=== Begin Enclosure ===
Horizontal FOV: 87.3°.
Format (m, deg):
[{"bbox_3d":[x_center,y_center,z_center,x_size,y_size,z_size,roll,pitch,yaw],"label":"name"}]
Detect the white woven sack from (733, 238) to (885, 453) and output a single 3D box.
=== End Enclosure ===
=== Begin Enclosure ===
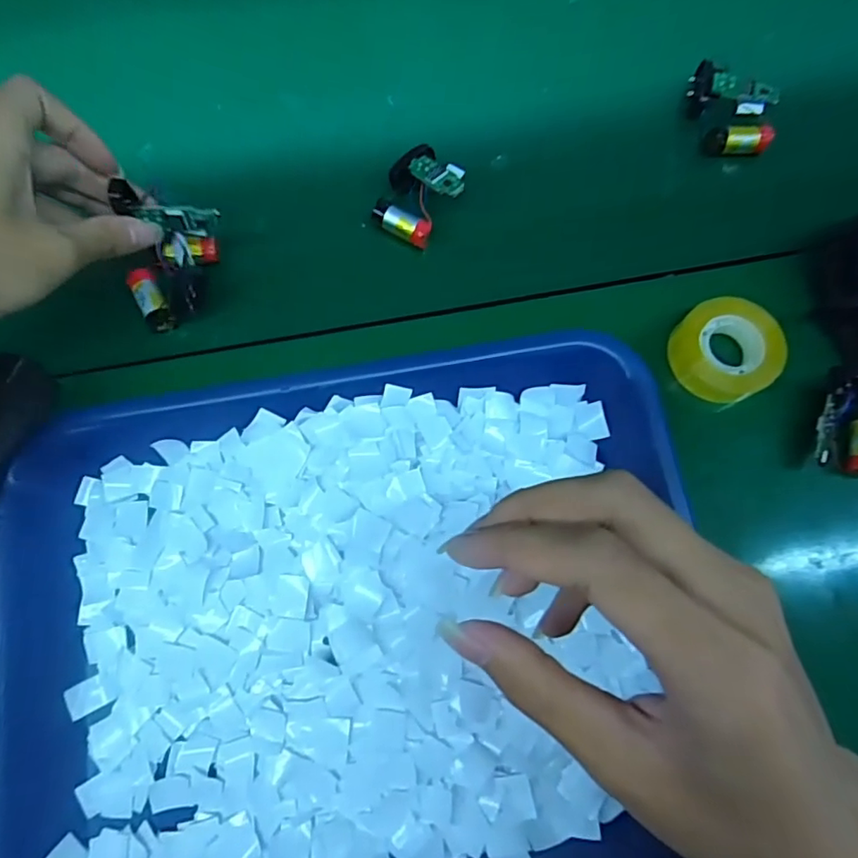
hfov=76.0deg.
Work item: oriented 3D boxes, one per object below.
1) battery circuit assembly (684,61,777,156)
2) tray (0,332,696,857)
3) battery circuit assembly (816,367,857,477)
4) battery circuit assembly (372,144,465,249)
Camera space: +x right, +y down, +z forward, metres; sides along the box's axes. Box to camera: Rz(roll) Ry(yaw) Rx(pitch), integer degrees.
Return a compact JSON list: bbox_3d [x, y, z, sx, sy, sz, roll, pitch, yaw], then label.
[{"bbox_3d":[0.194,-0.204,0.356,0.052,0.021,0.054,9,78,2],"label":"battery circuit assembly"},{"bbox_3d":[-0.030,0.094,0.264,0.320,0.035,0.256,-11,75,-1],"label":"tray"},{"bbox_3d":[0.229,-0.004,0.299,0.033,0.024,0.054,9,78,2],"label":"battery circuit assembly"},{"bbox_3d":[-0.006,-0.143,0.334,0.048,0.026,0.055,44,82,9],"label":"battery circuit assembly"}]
=== End Enclosure ===
DIRECTIONS -> Repeat the entries above verbatim, but only from the line that has "Horizontal FOV: 87.3°." down to the line that has "Detect the white", inclusive.

SOLVED EXERCISE ->
Horizontal FOV: 87.3°.
Format (m, deg):
[{"bbox_3d":[x_center,y_center,z_center,x_size,y_size,z_size,roll,pitch,yaw],"label":"name"}]
Detect the white woven sack from (733, 238) to (885, 453) and output a single 3D box.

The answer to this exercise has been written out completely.